Written request: List each line of the entries below that contains the word "teisės".

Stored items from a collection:

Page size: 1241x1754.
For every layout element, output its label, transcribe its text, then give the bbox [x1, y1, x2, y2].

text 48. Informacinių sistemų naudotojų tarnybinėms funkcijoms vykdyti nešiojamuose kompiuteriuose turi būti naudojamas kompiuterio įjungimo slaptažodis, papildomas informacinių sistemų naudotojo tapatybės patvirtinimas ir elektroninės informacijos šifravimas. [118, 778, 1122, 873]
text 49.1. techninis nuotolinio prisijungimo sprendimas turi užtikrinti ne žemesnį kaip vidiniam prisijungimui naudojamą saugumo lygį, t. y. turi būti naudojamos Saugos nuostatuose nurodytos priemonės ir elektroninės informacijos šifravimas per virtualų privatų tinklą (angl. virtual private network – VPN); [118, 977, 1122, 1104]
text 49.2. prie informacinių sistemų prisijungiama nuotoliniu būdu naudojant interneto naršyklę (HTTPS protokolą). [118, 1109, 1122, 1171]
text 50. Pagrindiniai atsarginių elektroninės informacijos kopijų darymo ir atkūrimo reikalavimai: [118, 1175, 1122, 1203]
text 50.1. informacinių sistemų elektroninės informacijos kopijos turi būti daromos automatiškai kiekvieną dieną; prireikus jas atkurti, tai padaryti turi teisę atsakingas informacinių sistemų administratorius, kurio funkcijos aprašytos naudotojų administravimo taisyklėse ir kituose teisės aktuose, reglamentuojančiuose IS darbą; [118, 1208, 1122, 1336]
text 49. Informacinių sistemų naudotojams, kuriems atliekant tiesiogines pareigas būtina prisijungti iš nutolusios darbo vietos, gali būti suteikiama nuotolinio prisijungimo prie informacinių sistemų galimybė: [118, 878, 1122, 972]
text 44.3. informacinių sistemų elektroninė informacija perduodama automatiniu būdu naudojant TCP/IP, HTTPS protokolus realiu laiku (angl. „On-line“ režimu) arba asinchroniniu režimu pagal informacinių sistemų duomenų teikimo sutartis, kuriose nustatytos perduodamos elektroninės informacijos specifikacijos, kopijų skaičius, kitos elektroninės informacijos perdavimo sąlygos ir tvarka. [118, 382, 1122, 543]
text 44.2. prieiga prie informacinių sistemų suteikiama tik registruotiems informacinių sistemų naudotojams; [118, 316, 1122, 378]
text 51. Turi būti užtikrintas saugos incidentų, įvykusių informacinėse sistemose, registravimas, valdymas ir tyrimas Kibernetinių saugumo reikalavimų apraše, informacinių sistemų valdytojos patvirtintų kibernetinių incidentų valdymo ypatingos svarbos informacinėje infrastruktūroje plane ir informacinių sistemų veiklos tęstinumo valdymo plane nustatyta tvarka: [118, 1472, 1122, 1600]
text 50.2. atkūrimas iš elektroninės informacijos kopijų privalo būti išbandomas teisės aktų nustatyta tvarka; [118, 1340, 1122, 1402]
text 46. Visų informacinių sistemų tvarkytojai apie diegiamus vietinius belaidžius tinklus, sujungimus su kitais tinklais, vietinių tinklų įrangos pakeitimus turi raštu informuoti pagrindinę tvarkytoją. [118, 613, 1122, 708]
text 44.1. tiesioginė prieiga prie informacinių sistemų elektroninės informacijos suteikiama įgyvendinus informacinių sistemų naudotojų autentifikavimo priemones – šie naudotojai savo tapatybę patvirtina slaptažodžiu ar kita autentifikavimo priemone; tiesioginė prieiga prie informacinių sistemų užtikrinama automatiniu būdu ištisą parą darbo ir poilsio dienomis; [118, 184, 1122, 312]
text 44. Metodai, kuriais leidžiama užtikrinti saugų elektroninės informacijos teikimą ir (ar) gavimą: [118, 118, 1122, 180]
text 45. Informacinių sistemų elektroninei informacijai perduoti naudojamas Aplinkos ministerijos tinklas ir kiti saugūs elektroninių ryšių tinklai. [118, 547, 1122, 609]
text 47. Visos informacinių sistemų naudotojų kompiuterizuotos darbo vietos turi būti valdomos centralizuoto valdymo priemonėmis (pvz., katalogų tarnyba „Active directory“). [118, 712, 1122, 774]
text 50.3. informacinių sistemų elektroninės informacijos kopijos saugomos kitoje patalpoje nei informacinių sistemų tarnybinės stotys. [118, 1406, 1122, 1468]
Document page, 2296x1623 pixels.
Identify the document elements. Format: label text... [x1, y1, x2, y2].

Exercise solution:
text 50.1. informacinių sistemų elektroninės informacijos kopijos turi būti daromos automatiškai kiekvieną dieną; prireikus jas atkurti, tai padaryti turi teisę atsakingas informacinių sistemų administratorius, kurio funkcijos aprašytos naudotojų administravimo taisyklėse ir kituose teisės aktuose, reglamentuojančiuose IS darbą; [118, 1208, 1122, 1336]
text 50.2. atkūrimas iš elektroninės informacijos kopijų privalo būti išbandomas teisės aktų nustatyta tvarka; [118, 1340, 1122, 1402]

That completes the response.